§ Reading text:
:::::
Table of contents

How do I configure proxy settings for Puppeteer-Sharp?

Configuring proxy settings in Puppeteer-Sharp is essential for web scraping applications that need to route traffic through proxy servers for anonymity, geo-location changes, or to bypass rate limiting. This guide covers various proxy configurations including HTTP proxies, SOCKS proxies, and authenticated proxies.

Basic Proxy Configuration

The most straightforward way to configure a proxy in Puppeteer-Sharp is through the LaunchOptions when creating a browser instance. Here's the basic syntax:

using PuppeteerSharp;

var launchOptions = new LaunchOptions
{
    Args = new[] { "--proxy-server=http://proxy-server:port" }
};

using var browser = await Puppeteer.LaunchAsync(launchOptions);
using var page = await browser.NewPageAsync();

HTTP Proxy Configuration

For standard HTTP proxies, you can configure them using the --proxy-server argument:

using PuppeteerSharp;
using System;
using System.Threading.Tasks;

class Program
{
    static async Task Main(string[] args)
    {
        // Download browser if not already downloaded
        await new BrowserFetcher().DownloadAsync();

        var launchOptions = new LaunchOptions
        {
            Headless = true,
            Args = new[]
            {
                "--proxy-server=http://your-proxy-server.com:8080",
                "--no-sandbox",
                "--disable-setuid-sandbox"
            }
        };

        using var browser = await Puppeteer.LaunchAsync(launchOptions);
        using var page = await browser.NewPageAsync();

        // Navigate to a page to test proxy
        await page.GoToAsync("https://httpbin.org/ip");
        var content = await page.GetContentAsync();
        Console.WriteLine(content);
    }
}

SOCKS Proxy Configuration

Puppeteer-Sharp also supports SOCKS4 and SOCKS5 proxies. Here's how to configure them:

// SOCKS5 proxy configuration
var launchOptions = new LaunchOptions
{
    Args = new[]
    {
        "--proxy-server=socks5://your-socks-proxy.com:1080",
        "--host-resolver-rules=MAP * ~NOTFOUND, EXCLUDE your-socks-proxy.com"
    }
};

// SOCKS4 proxy configuration
var launchOptionsSOCKS4 = new LaunchOptions
{
    Args = new[]
    {
        "--proxy-server=socks4://your-socks4-proxy.com:1080"
    }
};

Authenticated Proxy Configuration

For proxies that require authentication, you need to handle credentials properly. Puppeteer-Sharp supports authenticated proxies through the page's authentication handler:

using PuppeteerSharp;

var launchOptions = new LaunchOptions
{
    Args = new[] { "--proxy-server=http://proxy-server:port" }
};

using var browser = await Puppeteer.LaunchAsync(launchOptions);
using var page = await browser.NewPageAsync();

// Set up authentication for the proxy
await page.AuthenticateAsync(new Credentials
{
    Username = "your-username",
    Password = "your-password"
});

await page.GoToAsync("https://example.com");

Advanced Proxy Configuration with Multiple Options

For more complex scenarios, you can combine multiple proxy-related arguments:

var launchOptions = new LaunchOptions
{
    Headless = true,
    Args = new[]
    {
        "--proxy-server=http://proxy-server:port",
        "--proxy-bypass-list=localhost,127.0.0.1",
        "--proxy-pac-url=http://example.com/proxy.pac",
        "--disable-web-security",
        "--ignore-certificate-errors",
        "--ignore-ssl-errors",
        "--ignore-certificate-errors-spki-list"
:::::
[Stored entries]
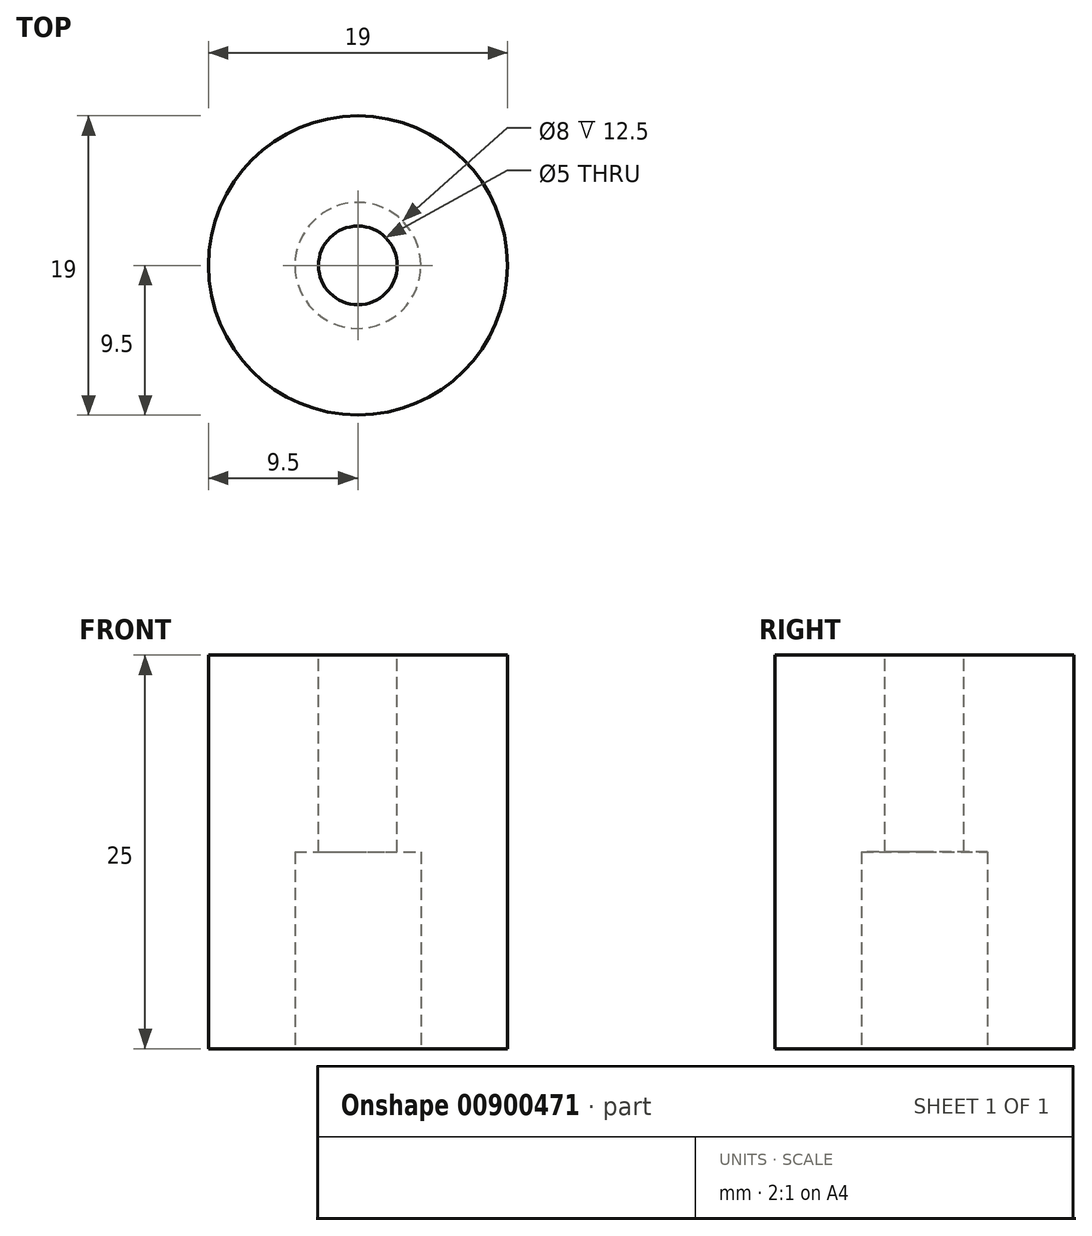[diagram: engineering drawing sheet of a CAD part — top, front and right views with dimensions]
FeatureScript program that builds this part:
annotation { "Feature Type Name" : "Feature", "Feature Type Description" : "" }
export const myFeature = defineFeature(function(context is Context, id is Id, definition is map)
    precondition{}
    {
        {
            var Q0;
            Q0=qCreatedBy(makeId("Top.planeOp"),FACE);
            var sketch = newSketch(context, id + "F0", { "sketchPlane" : qUnion([Q0])});
            skCircle(sketch, "E0", {"center": v(0, 0) * mm, "radius": 9.5 * mm});
            skSolve(sketch);
        }
        {
            var Q0;
            Q0=makeQuery(id+"F0.imprint","IMPRINT",FACE,{"disambiguationData":[TD([[makeQuery(id+"F0.imprint","IMPRINT",EDGE,{"derivedFrom":sQuery(id+"F0.wireOp",EDGE,"E0")}),1.0]])]});
            extrude(context, id + "F1", {"entities" : qUnion([Q0]), "depth" : 25 * mm, "offsetDistance" : 25 * mm});
        }
        {
            var Q0;
            Q0=makeQuery(id+"F1.opExtrude","CAP_FACE",FACE,{"disambiguationData":[OSD([sQuery(id+"F0.wireOp",EDGE,"E0")])],"isStart":true});
            var sketch = newSketch(context, id + "F2", { "sketchPlane" : qUnion([Q0])});
            skCircle(sketch, "E1", {"center": v(0, 0) * mm, "radius": 4 * mm});
            skSolve(sketch);
        }
        {
            var Q0;
            Q0=makeQuery(id+"F1.opExtrude","CAP_FACE",FACE,{"disambiguationData":[OSD([sQuery(id+"F0.wireOp",EDGE,"E0")])],"isStart":false});
            var sketch = newSketch(context, id + "F3", { "sketchPlane" : qUnion([Q0])});
            skCircle(sketch, "E2", {"center": v(0, 0) * mm, "radius": 2.5 * mm});
            skSolve(sketch);
        }
        {
            var Q0;
            Q0=makeQuery(id+"F2.imprint","IMPRINT",FACE,{"disambiguationData":[TD([[makeQuery(id+"F2.imprint","IMPRINT",EDGE,{"derivedFrom":sQuery(id+"F2.wireOp",EDGE,"E1")}),1.0]])]});
            extrude(context, id + "F4", {"entities" : qUnion([Q0]), "operationType" : NewBodyOperationType.REMOVE, "oppositeDirection" : true, "depth" : 12.5 * mm, "offsetDistance" : 25 * mm});
        }
        {
            var Q0;
            Q0=makeQuery(id+"F3.imprint","IMPRINT",FACE,{"disambiguationData":[TD([[makeQuery(id+"F3.imprint","IMPRINT",EDGE,{"derivedFrom":sQuery(id+"F3.wireOp",EDGE,"E2")}),1.0]])]});
            extrude(context, id + "F5", {"entities" : qUnion([Q0]), "operationType" : NewBodyOperationType.REMOVE, "endBound" : BoundingType.UP_TO_NEXT, "oppositeDirection" : true, "depth" : 25 * mm, "offsetDistance" : 25 * mm});
        }
    });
:::::
§ Exercises to complete:
1. In the proxy configuration guide, which page method supplies the username and password for an authenticated proxy?
2. Reproduce the passage of the proxy configuration guide that begins at the words "How do I configure" and stops after the words "and authenticated proxies.".
None of the engineering model material is needed for this work.

§ Task solutions:
1. AuthenticateAsync

2.
How do I configure proxy settings for Puppeteer-Sharp?

Configuring proxy settings in Puppeteer-Sharp is essential for web scraping applications that need to route traffic through proxy servers for anonymity, geo-location changes, or to bypass rate limiting. This guide covers various proxy configurations including HTTP proxies, SOCKS proxies, and authenticated proxies.